リプロな日記

中絶問題研究者~中絶ケア・カウンセラーの塚原久美のブログです

ICPD+30の報告書と日本の外務大臣演説の厳然たるギャップ

これを無視していいのか――カイロ会議から30周年のイベントの成果を無視し勝手に捻じ曲げ、人々の権利侵害を放置している日本

該当する国連文書ECE/AC.32/2023/2


30th anniversary of the International Conference on Population and Development (ICPD30), 5 September 2023 - 23 September 2024

報告書はICPD+30: SEXUAL AND REPRODUCTIVE HEALTH AND RIGHTS, Sivananthi Thanenthiran, ARROWであり、タイトルからしてSRHRが中心であることが一目瞭然である。

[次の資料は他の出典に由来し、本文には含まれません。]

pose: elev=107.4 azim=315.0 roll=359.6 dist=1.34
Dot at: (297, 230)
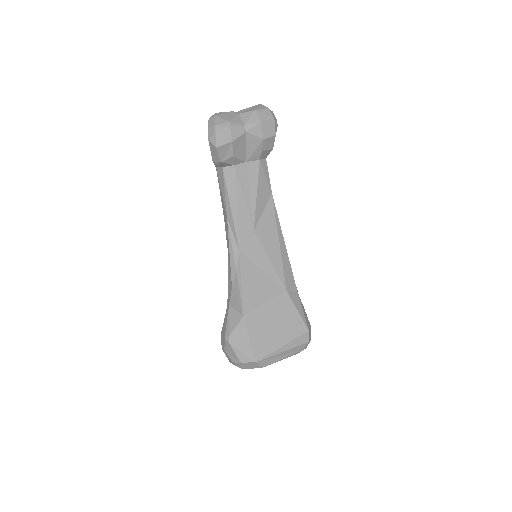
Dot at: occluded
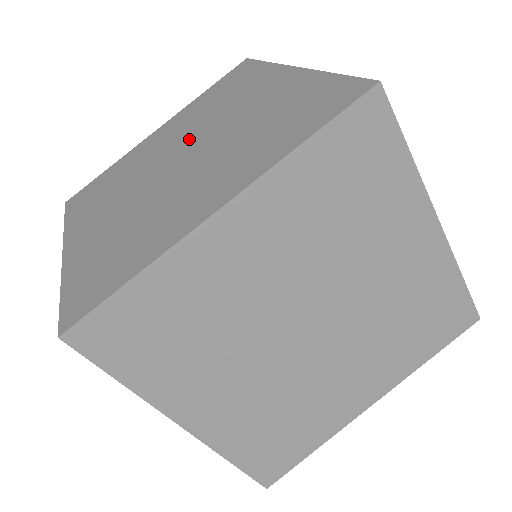
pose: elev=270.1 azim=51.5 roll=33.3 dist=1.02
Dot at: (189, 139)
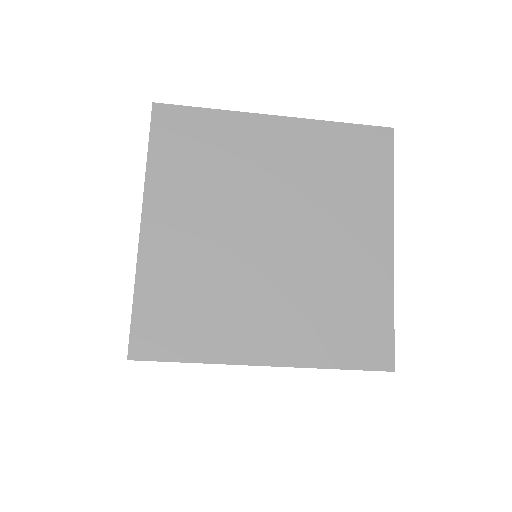
Dot at: (290, 212)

*中絶法とソドミー法がよく言及されるが、これらの法律には、個人やカップルのセクシュアリティ、主体性、自律性、プライバシーに対する前提が内在しており、それがセクシュアル/リプロダクティブ・ライツの完全な達成を妨げている。 中絶が合法化されている地域では、特に期間の制限に関して、中絶へのアクセスに問題があり続けている。費用、距離、交通の障壁のために、中絶サービスを受けに来るのは、より貧しく社会から疎外された女性であることが多い。リプロダクティブ・ジャスティスの枠組みにおける中絶の重要性を強化する必要がある。望まない妊娠は、経済、暴力、医療制度やサービスへのアクセス、情報と教育、適切な避妊方法へのアクセス、避妊具やリプロダクティブ・ヘルス・サービスをカバーする医療保険、そして自律性といった、周縁化や脆弱性、失敗が交錯した結果である。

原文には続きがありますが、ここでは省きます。